# WORK REQUIRED
What is needed is an exact copy of every entry below.

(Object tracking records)
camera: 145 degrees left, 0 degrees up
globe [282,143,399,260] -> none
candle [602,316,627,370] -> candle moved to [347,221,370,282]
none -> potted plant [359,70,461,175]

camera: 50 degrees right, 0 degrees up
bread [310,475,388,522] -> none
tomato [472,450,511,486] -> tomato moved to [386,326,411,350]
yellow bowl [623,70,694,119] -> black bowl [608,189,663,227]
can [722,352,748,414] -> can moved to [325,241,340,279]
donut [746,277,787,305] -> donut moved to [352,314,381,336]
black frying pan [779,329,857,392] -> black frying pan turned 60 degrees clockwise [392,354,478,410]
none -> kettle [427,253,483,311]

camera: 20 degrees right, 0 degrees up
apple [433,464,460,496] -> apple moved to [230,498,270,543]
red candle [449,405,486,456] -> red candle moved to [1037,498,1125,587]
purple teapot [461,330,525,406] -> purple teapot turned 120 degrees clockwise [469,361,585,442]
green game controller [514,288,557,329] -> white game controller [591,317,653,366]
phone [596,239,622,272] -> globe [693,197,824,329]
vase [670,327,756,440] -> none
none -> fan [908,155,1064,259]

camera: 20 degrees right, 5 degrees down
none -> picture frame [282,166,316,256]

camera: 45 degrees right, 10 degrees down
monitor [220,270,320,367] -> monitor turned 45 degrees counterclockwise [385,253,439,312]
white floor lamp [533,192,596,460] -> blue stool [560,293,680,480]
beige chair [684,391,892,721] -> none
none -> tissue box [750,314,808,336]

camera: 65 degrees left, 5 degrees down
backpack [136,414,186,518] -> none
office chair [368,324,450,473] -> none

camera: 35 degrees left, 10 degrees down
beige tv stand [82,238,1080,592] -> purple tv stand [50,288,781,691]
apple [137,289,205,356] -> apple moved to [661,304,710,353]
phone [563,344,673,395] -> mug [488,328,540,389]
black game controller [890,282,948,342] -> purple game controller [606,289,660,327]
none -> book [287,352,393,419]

# YOUR SOLUTION
camera: 145 degrees left, 0 degrees up
globe [282,143,399,260] -> none
candle [602,316,627,370] -> candle moved to [347,221,370,282]
none -> potted plant [359,70,461,175]

camera: 50 degrees right, 0 degrees up
bread [310,475,388,522] -> none
tomato [472,450,511,486] -> tomato moved to [386,326,411,350]
yellow bowl [623,70,694,119] -> black bowl [608,189,663,227]
can [722,352,748,414] -> can moved to [325,241,340,279]
donut [746,277,787,305] -> donut moved to [352,314,381,336]
black frying pan [779,329,857,392] -> black frying pan turned 60 degrees clockwise [392,354,478,410]
none -> kettle [427,253,483,311]

camera: 20 degrees right, 0 degrees up
apple [433,464,460,496] -> apple moved to [230,498,270,543]
red candle [449,405,486,456] -> red candle moved to [1037,498,1125,587]
purple teapot [461,330,525,406] -> purple teapot turned 120 degrees clockwise [469,361,585,442]
green game controller [514,288,557,329] -> white game controller [591,317,653,366]
phone [596,239,622,272] -> globe [693,197,824,329]
vase [670,327,756,440] -> none
none -> fan [908,155,1064,259]

camera: 20 degrees right, 5 degrees down
none -> picture frame [282,166,316,256]

camera: 45 degrees right, 10 degrees down
monitor [220,270,320,367] -> monitor turned 45 degrees counterclockwise [385,253,439,312]
white floor lamp [533,192,596,460] -> blue stool [560,293,680,480]
beige chair [684,391,892,721] -> none
none -> tissue box [750,314,808,336]

camera: 65 degrees left, 5 degrees down
backpack [136,414,186,518] -> none
office chair [368,324,450,473] -> none

camera: 35 degrees left, 10 degrees down
beige tv stand [82,238,1080,592] -> purple tv stand [50,288,781,691]
apple [137,289,205,356] -> apple moved to [661,304,710,353]
phone [563,344,673,395] -> mug [488,328,540,389]
black game controller [890,282,948,342] -> purple game controller [606,289,660,327]
none -> book [287,352,393,419]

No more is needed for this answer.